Franc Moody are an idiosyncratic London collective who marry contemporary concerns with classic, crate-digging sounds.
Franc Moody are an idiosyncratic London collective who marry contemporary concerns with classic, crate-digging sounds. They are, in many ways, the brainchild of partners-in-crime Ned and Jon, who were raised on the contrasting influences of a classical household (Jon) and the searing soul of New Orleans (Ned) but both finding an enduring love of dance music in nearly all it’s forms. The pair first met when they were part of a group of musicians who took over an abandoned warehouse in North London, which soon became a staple of the local area thanks to the raucous live shows they put on which lasted well into the night. Gradually, the idea of making records on their own that reflected that history of underground dance culture (its energy, community, and urgency) became entwined into the philosophy of Franc Moody, and the musicians they met along the way have formed the live experience with them, and are very much a part of a collective feel that Ned and Jon have fostered around the music.

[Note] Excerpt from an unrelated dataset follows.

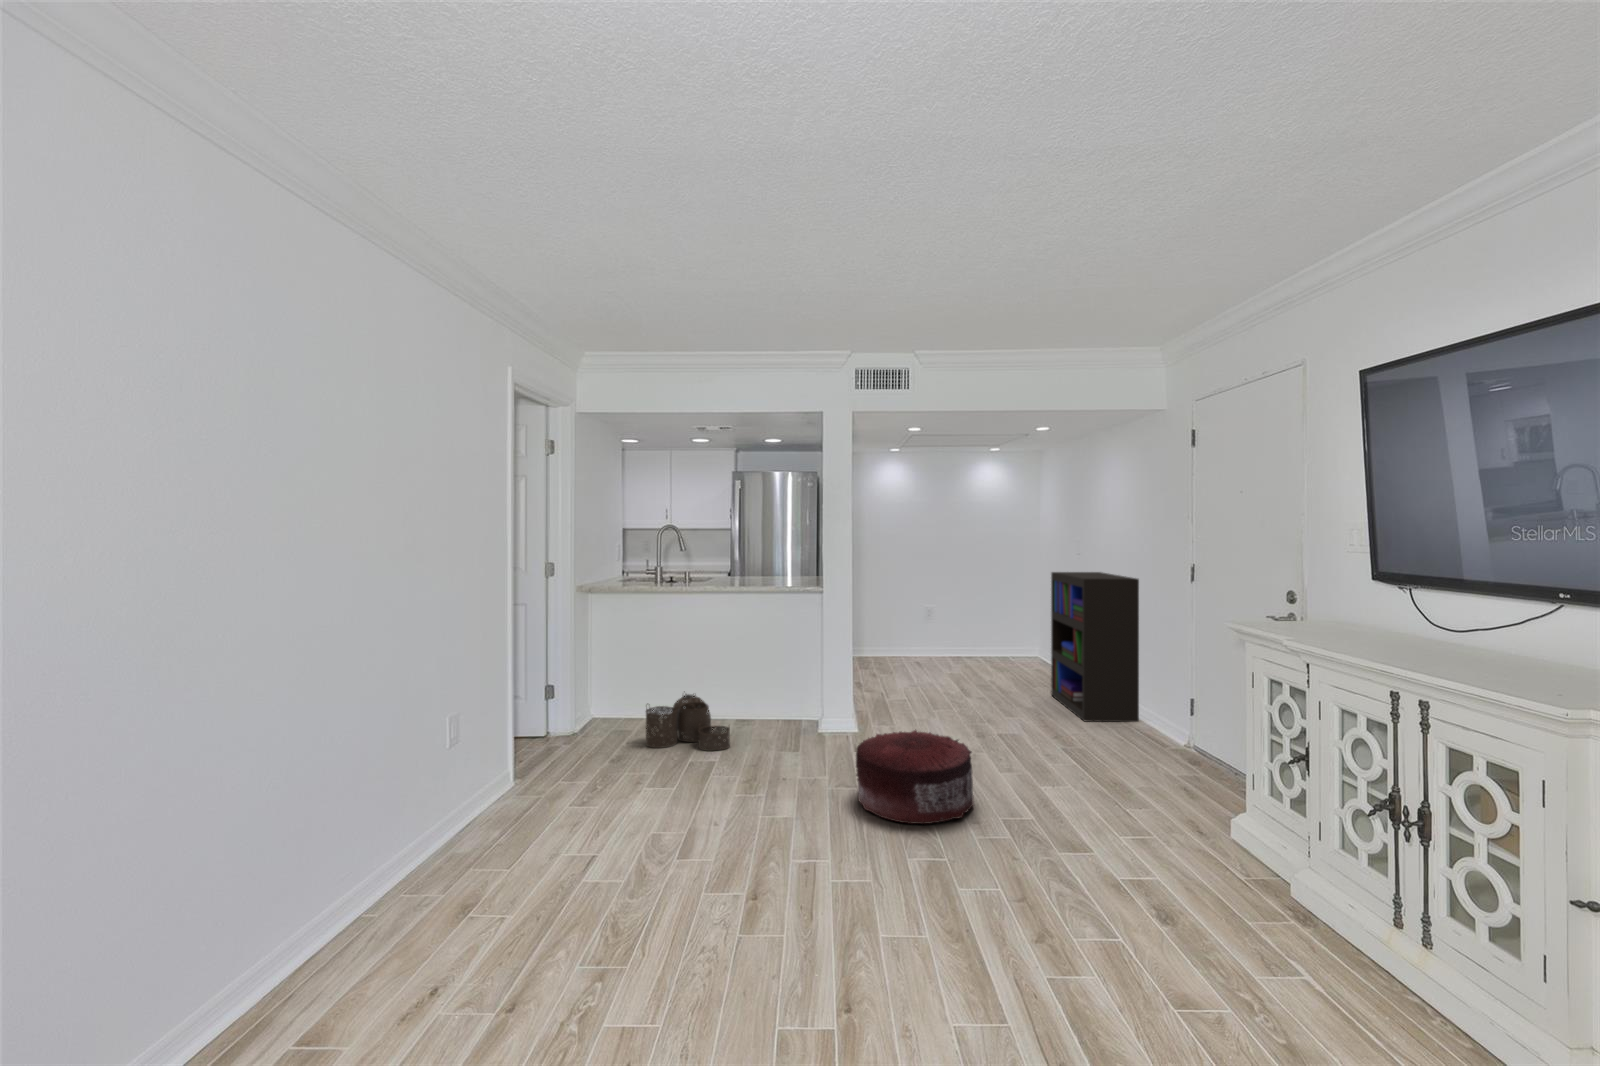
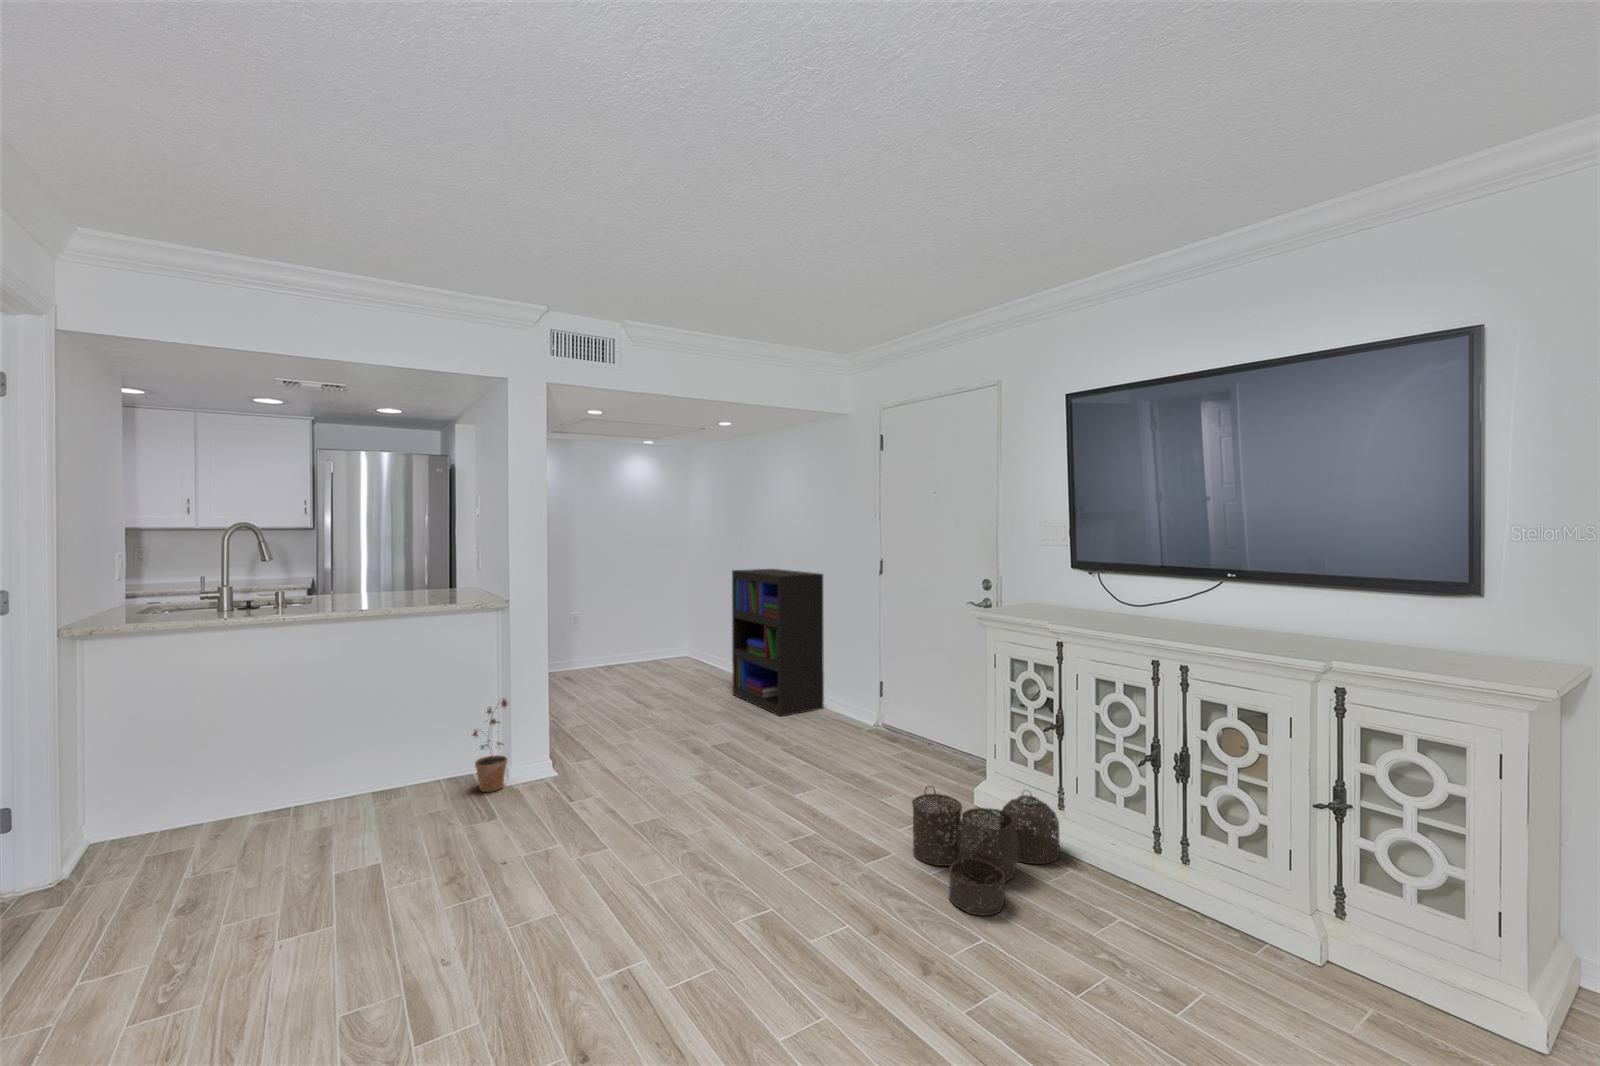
potted plant: none [792,663,821,733] -> present [473,698,507,792]
woven basket: present [646,694,730,751] -> present [912,786,1060,916]
pouf: present [856,730,974,824] -> none [618,761,756,881]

It’s an energy that has evolved across Franc Moody’s releases to date, and now looks set to be pushed further still on the band’s forthcoming debut album. Inspired by heroes like Daft Punk or Jamiroquai, Franc Moody draw from the style and techniques of disco and techno whilst simultaneously threading influences of contemporary dance music into everything they do. In a time when London’s nightlife is dogged by closure and censure, the timeless (but timely) need for nightlife also appears paramount to Franc Moody – a band as seemingly beholden to Studio 54, The Haçienda or rave culture as they are Louisana Crawfish boils or (in their case) a Tottenham warehouse, in the belief that the party ultimately starts and stops with the individual.
Having already sold out the likes of London’s Village Underground, Heaven – and supported acts ranging from Nile Rogers & Chic to Friendly Fires and Parcels – Franc Moody have amassed the kind of IRL following which few independent bands can rival. Soon, ‘Terra Firma’ may be all that’s holding them down.